I’m obsessed with eggplant, but I’m not so crazy about how much oil one often must use to cook the vegetable properly.
It’s difficult, really, to find aubergine recipes that transform the purple bulbs into the veritable butter of the vegetable kingdom (hey leave me alone, avocados are fruits) without at least a quart of oil per square-inch-cube of eggplant.
Grilling, sure, but it’s so crass; delicious maybe, but there’s no transcendence in eating charred vegetables. (email me at angelatchou@gmail.com to prove me wrong.)
(more photos and recipe after the jump!)
I have an adorable friend in San Francisco (hey Maddy!) who sympathizes with me. So much so, that she sent over a handwritten recipe for Baba Ghanouj just in time for eggplant season!
So I nabbed a big discount bag of fairy tale eggplants at the farmer’s market last Sunday and split it in two. One half to try out Maddy’s Baba Ghanouj and the other to make an heirloom of a recipe that’s been passed down in my family for generations.
Let me tell you. This Baba Ghanouj is awesome. Eat it on tortilla chips, on a salad or off the blender blades. It’s just garlicky enough and neither tahini nor eggplant get overpowered.
So I’ll give you the recipe for Maddy’s Baba Ghanouj today.
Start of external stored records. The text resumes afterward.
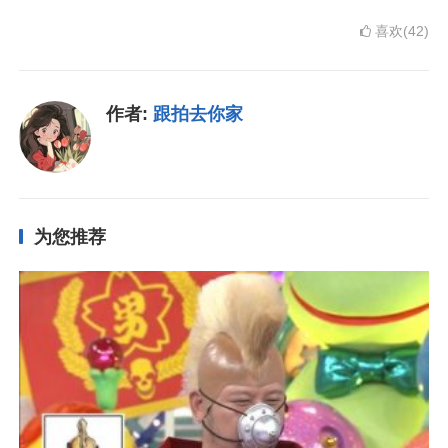
喜欢(42)
作者:
跟拍去你家
为您推荐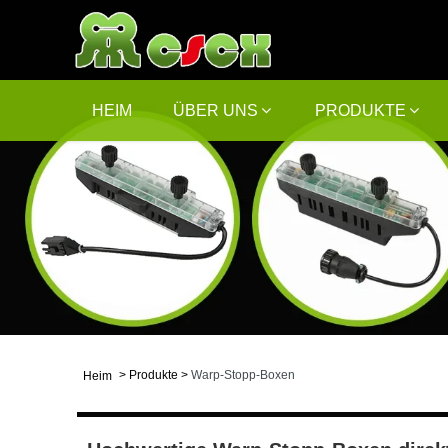
HEIM
ÜBER UNS
PRODUKTE
>
Produkte
>
Warp-Stopp-Boxen
Heim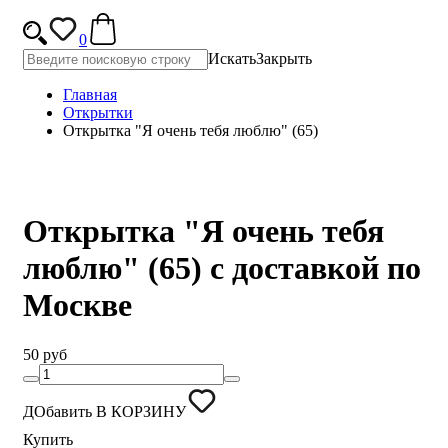
0
Искать
Закрыть
Главная
Открытки
Открытка "Я очень тебя люблю" (65)
Открытка "Я очень тебя
люблю" (65) с доставкой по
Москве
50 руб
ДОбавить В КОРЗИНУ
Купить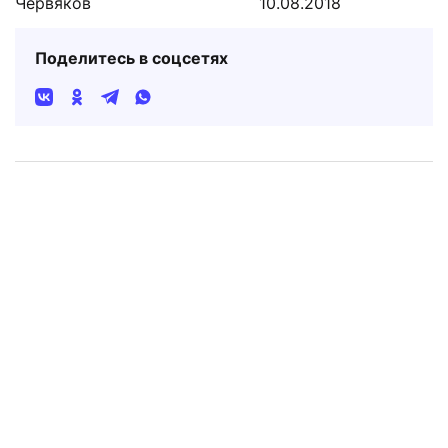
Червяков
10.08.2018
Поделитесь в соцсетях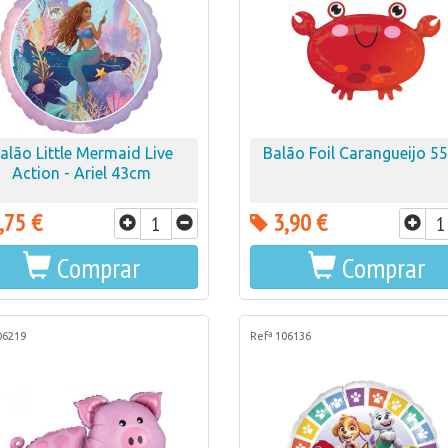
alão Little Mermaid Live
Balão Foil Carangueijo 5
Action - Ariel 43cm
,75 €
3,90 €
Comprar
Comprar
06219
Refª 106136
But only if you stick around for the sexiest eggplant recipe of all time on Thursday.
(A digression: I read yesterday that Chinese brides were once required to have twelve eggplant recipes in their dowry before they could be deemed suitable for marriage. I’m Chinese, and I know most of those dishes. And while they’re absolutely heavenly, they will make you fat. I’ve only got these two eggplant recipes so far, because well, I’d rather be skinny than married.)
Baba Ghanouj
adapted from my good friend Maddy who adapted it from Get it Ripe
1 1/2 pounds of eggplant (any kind)
3 Tbsp of tahini
2 Tbspn of lavender, chopped (or, whatever, i just had lavender in my backyard. otherwise, parsley, thyme, basil, it’s whatevs)
1/4 cup of lemon juice
2 cloves of garlic, minced
Salt and ground pepper to taste
1.Preheat oven to 500 degrees, line a baking sheet with aluminum foil
2. Poke skin of eggplant all over with a fork (don’t be shy, it feels like you’re stabbing little fingers, which is pretty soothing after a long day in the cubicle)
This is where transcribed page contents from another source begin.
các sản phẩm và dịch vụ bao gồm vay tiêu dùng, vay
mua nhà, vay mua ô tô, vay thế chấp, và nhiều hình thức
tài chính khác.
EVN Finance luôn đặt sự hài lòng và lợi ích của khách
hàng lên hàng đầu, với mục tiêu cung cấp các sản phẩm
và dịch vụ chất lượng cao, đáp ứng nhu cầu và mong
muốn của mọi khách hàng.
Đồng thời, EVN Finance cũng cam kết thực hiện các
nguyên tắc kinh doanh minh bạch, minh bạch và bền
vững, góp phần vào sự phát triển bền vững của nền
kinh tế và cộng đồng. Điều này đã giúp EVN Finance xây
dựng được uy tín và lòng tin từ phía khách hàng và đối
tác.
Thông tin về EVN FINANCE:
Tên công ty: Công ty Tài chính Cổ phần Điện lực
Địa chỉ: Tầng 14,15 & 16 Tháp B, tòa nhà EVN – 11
4. Place eggplants on baking sheet
3. Stick the eggplant in the oven and take the baking sheet out every 10 minutes or so and squeeze the eggplants with tongs to check when they get soft. (Depending on your eggplants, this can take anywhere from 25 to 60 minutes. It only took me 20 because my eggplants were so small)
4. When soft, remove, cool, lengthwise. Scoop out flesh into a blender and process with other ingredients until smooth. Adjust seasonings. (I found that I wanted a lot more lemon juice and salt.)
5. I ate it warm from the blender, but if you transfer the dip to a container and keep it in the fridge. Well, I’m sure that would work out too.